La Corte europea ha rilevato che la legge italiana nel caso in cui la diagnosi prenatale riveli che il feto è portatore di anomalie o malformazioni, consente di procedere all"interruzione della gravidanza. In effetti proprio a ciò aveva fatto ricorso la coppia, nella gravidanza successiva alla nascita della figlia malata. Vi è dunque, secondo la Corte, un"evidente irragionevolezza della disciplina, che, permettendo l"aborto e invece proibendo l"inseminazione medica con i soli embrioni sani, autorizza il più (e il più penoso), mentre nega il meno (e meno grave). La Corte ha così rifiutato gli argomenti del governo italiano, che sosteneva che la legge tende a proteggere la dignità e libertà di coscienza dei medici e a evitare possibili derive eugenetiche. Argomenti contraddetti dal fatto che la legge consente di procedere all"aborto in casi come quello esaminato dalla Corte. In più ha pesato il fatto che la grande maggioranza dei Paesi europei consente la fecondazione medicalmente assistita per prevenire la trasmissione di malattie genetiche (solo l"Italia e l"Austria la vietano e la Svizzera ha in corso un progetto di legge per ammetterla). Irragionevole nel sistema legislativo italiano e ingiustificato nel quadro della tendenza europea, il divieto ha inciso senza ragione sul diritto della coppia al rispetto delle scelte di vita personale e familiare, garantito dalla Convenzione europea dei diritti umani.

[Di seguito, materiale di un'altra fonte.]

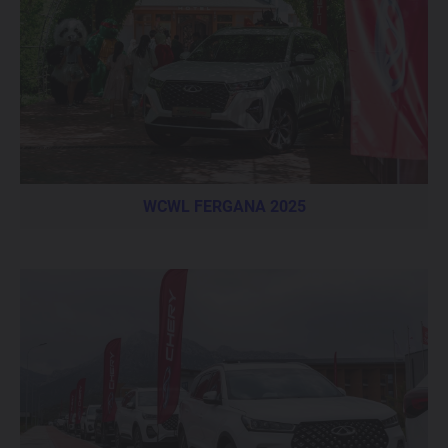
WCWL FERGANA 2025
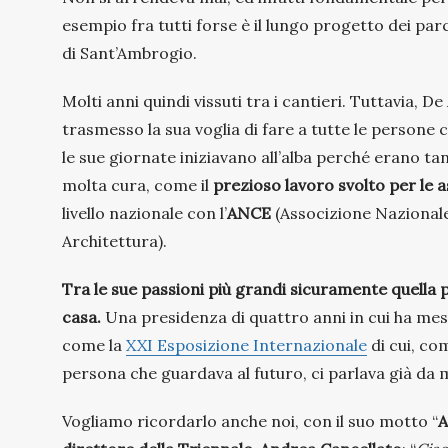
esempio fra tutti forse è il lungo progetto dei par
di Sant’Ambrogio.
Molti anni quindi vissuti tra i cantieri. Tuttavia, De
trasmesso la sua voglia di fare a tutte le persone c
le sue giornate iniziavano all’alba perché erano ta
molta cura, come il
prezioso lavoro svolto per le a
livello nazionale con l’
ANCE
(Associzione Nazionale
Architettura).
Tra le sue passioni più grandi sicuramente quella 
casa.
Una presidenza di quattro anni in cui ha mes
come la
XXI Esposizione Internazionale
di cui, co
persona che guardava al futuro, ci parlava già da 
Vogliamo ricordarlo anche noi, con il suo motto “
A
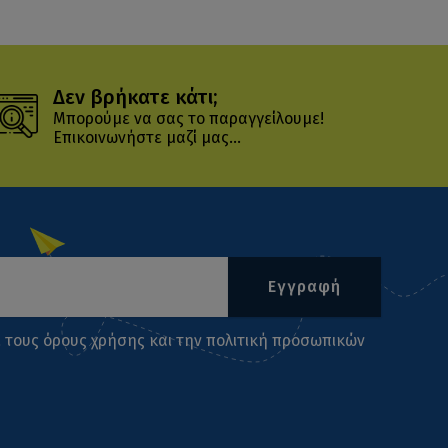
Δεν βρήκατε κάτι;
Μπορούμε να σας το παραγγείλουμε!
Επικοινωνήστε μαζί μας...
Εγγραφή
ι τους
όρους χρήσης
και την
πολιτική προσωπικών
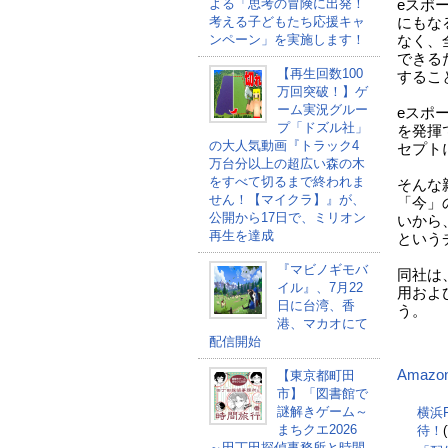
よる「思考の冒険に出発！
eスポ
考える子どもたち応援キャ
にもな
ンペーン」を実施します！
なく、
できる
【再生回数100
するこ
万回突破！】ゲ
ーム実況グルー
eスポ
プ「ドズル社」
を発揮
の大人気動画『トラック4
セプト
万台分以上の超広い森の木
をすべて切るまで終われま
そんな
せん！【マイクラ】』が、
「今」
公開から17日で、ミリオン
いから、
再生を達成
という
『マビノギモバ
同社は
イル』、7月22
用およ
日に台湾、香
う。
港、マカオにて
配信開始
Amazo
【東京都町田
市】「図書館で
謎解きゲーム～
横浜F
まちクエ2026
待！
～田丁田探偵事務所と時間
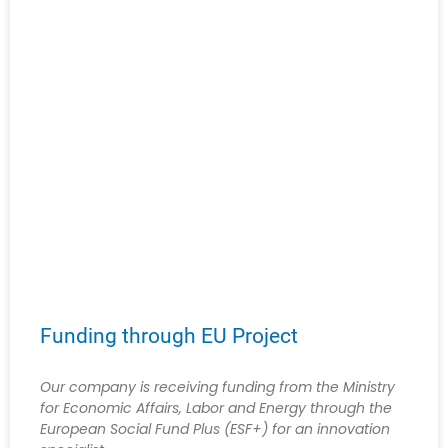
Funding through EU Project
Our company is receiving funding from the Ministry
for Economic Affairs, Labor and Energy through the
European Social Fund Plus (ESF+) for an innovation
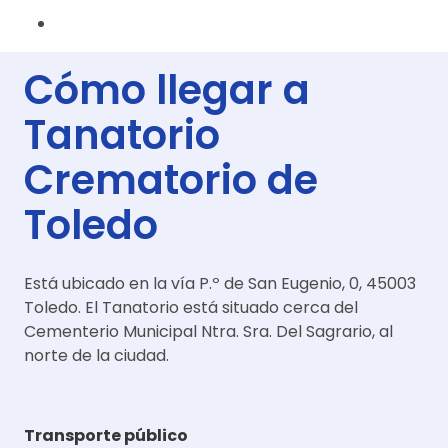
Cómo llegar a
Tanatorio
Crematorio de
Toledo
Está ubicado en la vía P.º de San Eugenio, 0, 45003
Toledo. El Tanatorio está situado cerca del
Cementerio Municipal Ntra. Sra. Del Sagrario, al
norte de la ciudad.
Transporte público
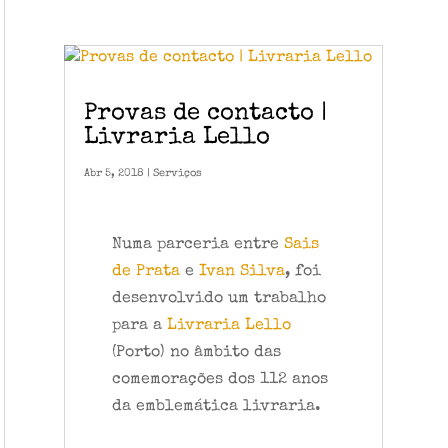
Provas de contacto |
Livraria Lello
Abr 5, 2018
|
Serviços
Numa parceria entre
Sais
de Prata
e
Ivan Silva
, foi
desenvolvido um trabalho
para a
Livraria Lello
(Porto) no âmbito das
comemorações dos 112 anos
da emblemática livraria.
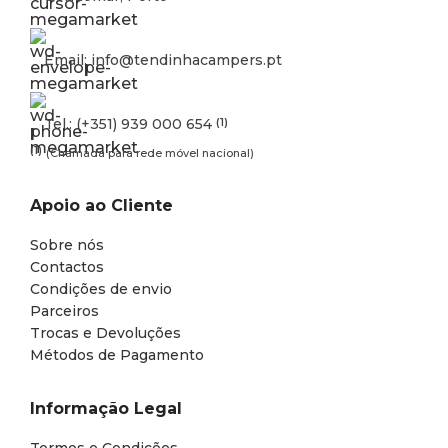
Email: info@tendinhacampers.pt
Tel.: (+351) 939 000 654
(1)
(1)
(Chamada para rede móvel nacional)
Apoio ao Cliente
Sobre nós
Contactos
Condições de envio
Parceiros
Trocas e Devoluções
Métodos de Pagamento
Informação Legal
Termos e Condições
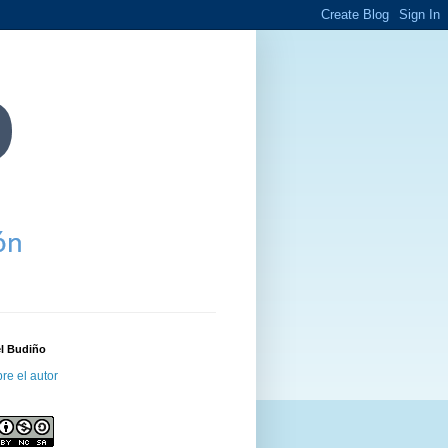
el Budiño
re el autor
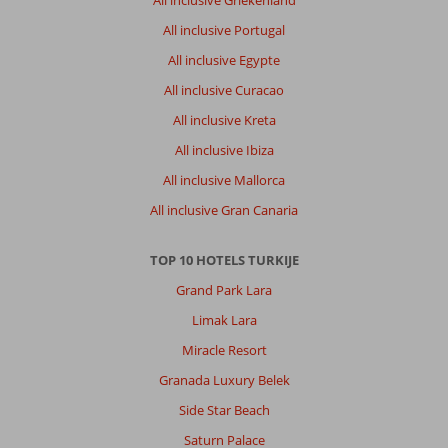
All inclusive Portugal
All inclusive Egypte
All inclusive Curacao
All inclusive Kreta
All inclusive Ibiza
All inclusive Mallorca
All inclusive Gran Canaria
TOP 10 HOTELS TURKIJE
Grand Park Lara
Limak Lara
Miracle Resort
Granada Luxury Belek
Side Star Beach
Saturn Palace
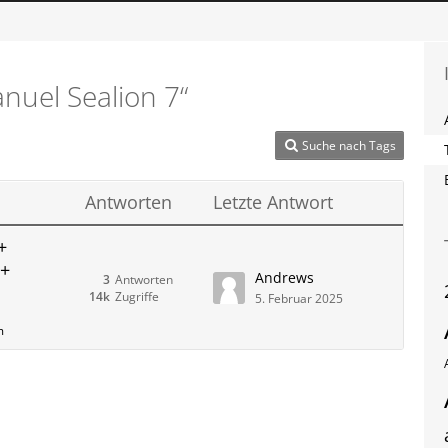
uel Sealion 7“
Suche nach Tags
Antworten
Letzte Antwort
+
++
Andrews
3
Antworten
14k
Zugriffe
5. Februar 2025
m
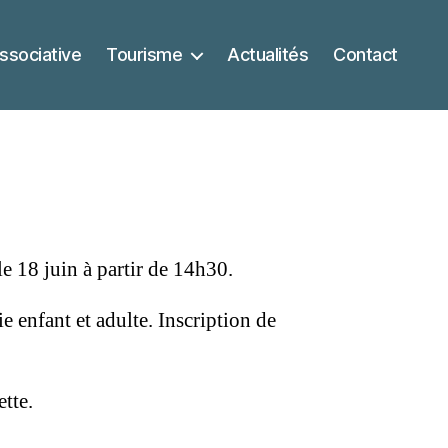
ssociative
Tourisme
Actualités
Contact
le 18 juin à partir de 14h30.
 enfant et adulte. Inscription de
tte.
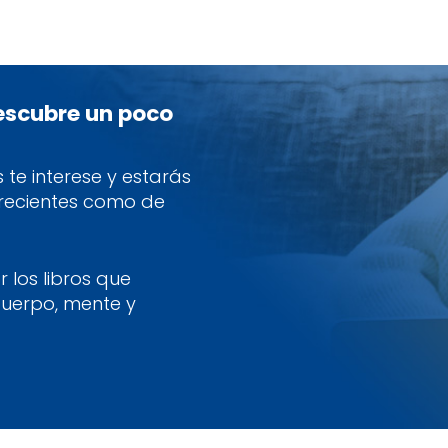
descubre un poco
te interese y estarás
 recientes como de
 los libros que
cuerpo, mente y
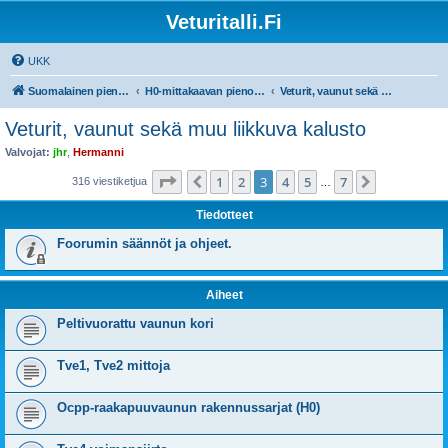
Veturitalli.Fi
UKK
Suomalainen pienoisrautatiefoorumi
H0-mittakaavan pienoisrautatiet
Veturit, vaunut sekä muu liikkuva kalusto
Veturit, vaunut sekä muu liikkuva kalusto
Valvojat:
jhr
,
Hermanni
Sivu
3
/
7
1
2
3
4
5
7
Edellinen
Seuraava
316 viestiketjua
…
Tiedotteet
Foorumin säännöt ja ohjeet.
Aiheet
Peltivuorattu vaunun kori
Tve1, Tve2 mittoja
Ocpp-raakapuuvaunun rakennussarjat (H0)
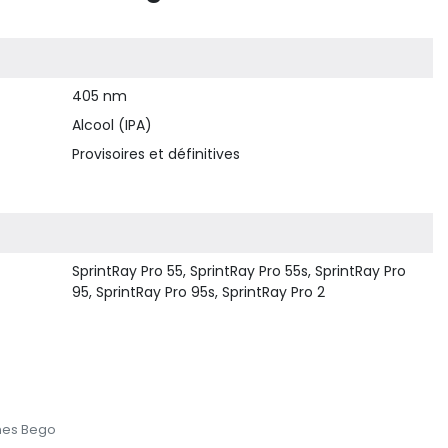
405 nm
Alcool (IPA)
Provisoires et définitives
SprintRay Pro 55, SprintRay Pro 55s, SprintRay Pro
95, SprintRay Pro 95s, SprintRay Pro 2
nes Bego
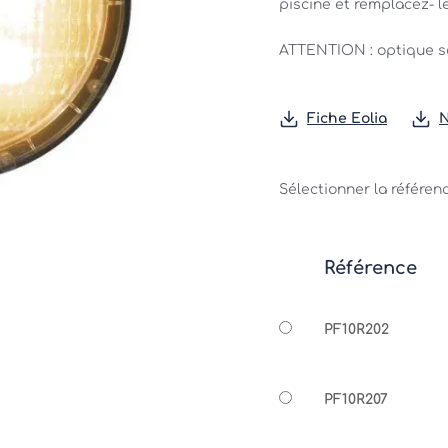
piscine et remplacez- l
ATTENTION : optique s
Fiche Eolia
N
Sélectionner la référen
Référence
PF10R202
PF10R207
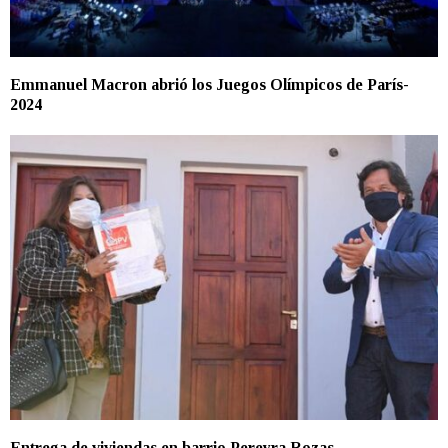
Emmanuel Macron abrió los Juegos Olímpicos de París-
2024
Entrega de viviendas en barrio Pereyra Rozas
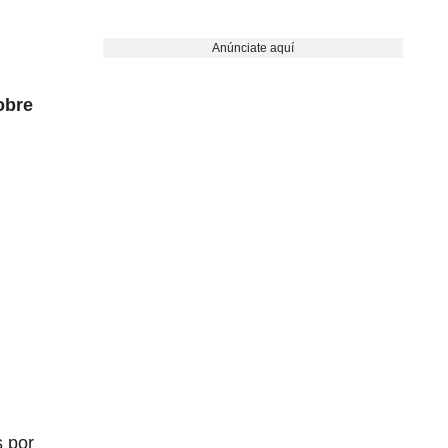
Anúnciate aquí
obre
s por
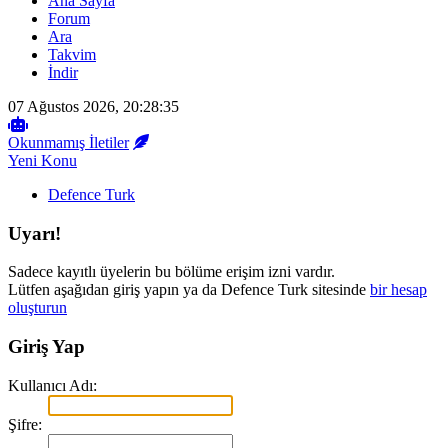
Ana Sayfa
Forum
Ara
Takvim
İndir
07 Ağustos 2026, 20:28:35
Okunmamış İletiler
Yeni Konu
Defence Turk
Uyarı!
Sadece kayıtlı üyelerin bu bölüme erişim izni vardır.
Lütfen aşağıdan giriş yapın ya da Defence Turk sitesinde
bir hesap
oluşturun
Giriş Yap
Kullanıcı Adı:
Şifre:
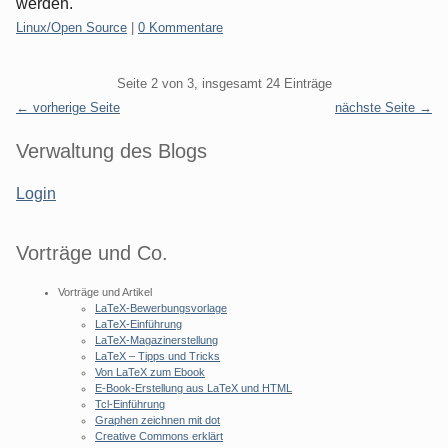
werden.
Kategorien:
Linux/Open Source
|
0 Kommentare
Pagination
Seite 2 von 3, insgesamt 24 Einträge
← vorherige Seite
nächste Seite →
Seitenleiste
Verwaltung des Blogs
Login
Vorträge und Co.
Vorträge und Artikel
LaTeX-Bewerbungsvorlage
LaTeX-Einführung
LaTeX-Magazinerstellung
LaTeX – Tipps und Tricks
Von LaTeX zum Ebook
E-Book-Erstellung aus LaTeX und HTML
Tcl-Einführung
Graphen zeichnen mit dot
Creative Commons erklärt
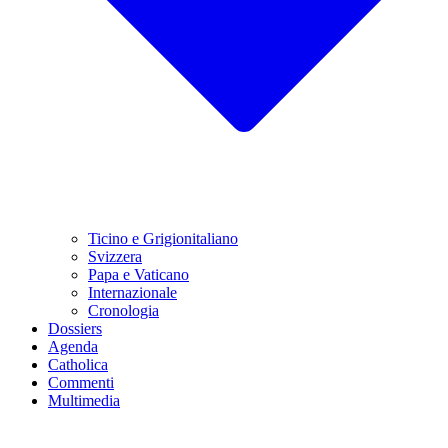
Ticino e Grigionitaliano
Svizzera
Papa e Vaticano
Internazionale
Cronologia
Dossiers
Agenda
Catholica
Commenti
Multimedia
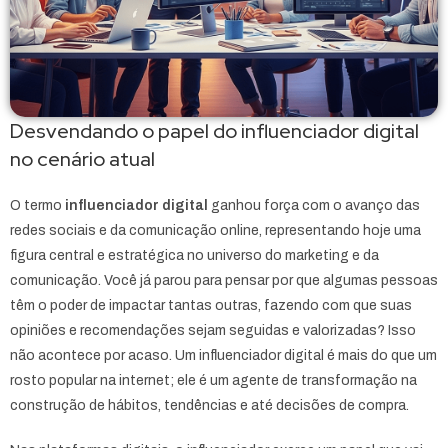
Desvendando o papel do influenciador digital
no cenário atual
O termo
influenciador digital
ganhou força com o avanço das
redes sociais e da comunicação online, representando hoje uma
figura central e estratégica no universo do marketing e da
comunicação. Você já parou para pensar por que algumas pessoas
têm o poder de impactar tantas outras, fazendo com que suas
opiniões e recomendações sejam seguidas e valorizadas? Isso
não acontece por acaso. Um influenciador digital é mais do que um
rosto popular na internet; ele é um agente de transformação na
construção de hábitos, tendências e até decisões de compra.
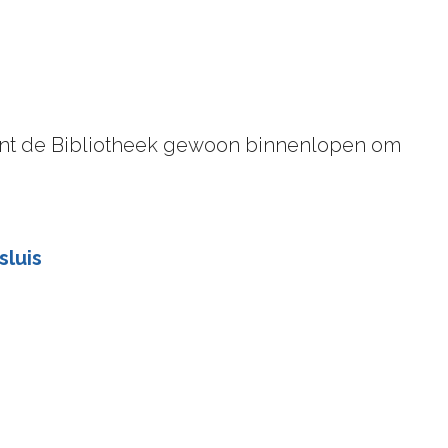
 kunt de Bibliotheek gewoon binnenlopen om
sluis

La sentenza non è definitiva. Il governo italiano può chiederne il riesame da parte della Grande Camera della Corte europea. Se diverrà definitiva, sarà vincolante per l"Italia, una modifica della legge sarà inevitabile e saranno inapplicabili le linee guida ministeriali. La Corte Costituzionale ha già più volte detto che la conformità alla Convenzione europea dei diritti umani, «nella interpretazione datane dalla Corte europea», è condizione della costituzionalità delle leggi nazionali. Una revisione della legge potrebbe convincere il legislatore ad abbandonare l"ambizione di disciplinare il dettaglio, con ammissioni ed esclusioni particolari che inevitabilmente creano disparità irragionevoli. Questa è una materia in cui occorrerebbe lasciar spazio alle scelte individuali (in questo caso quella di non rinunciare a procreare un figlio, un figlio sano) e alla responsabilità dei medici nel fare il miglior uso possibile del frutto della ricerca e dell"avanzamento delle conoscenze e possibilità umane. La Corte Costituzionale ha già ripetutamente posto l"accento sui limiti che alla discrezionalità legislativa pongono le acquisizioni scientifiche e sperimentali, che sono in continua evoluzione e sulle quali si fonda l"arte medica: sicché, in materia di pratica terapeutica, la regola di fondo deve essere la autonomia e la responsabilità del medico, che, con il consenso del paziente, opera le necessarie scelte professionali.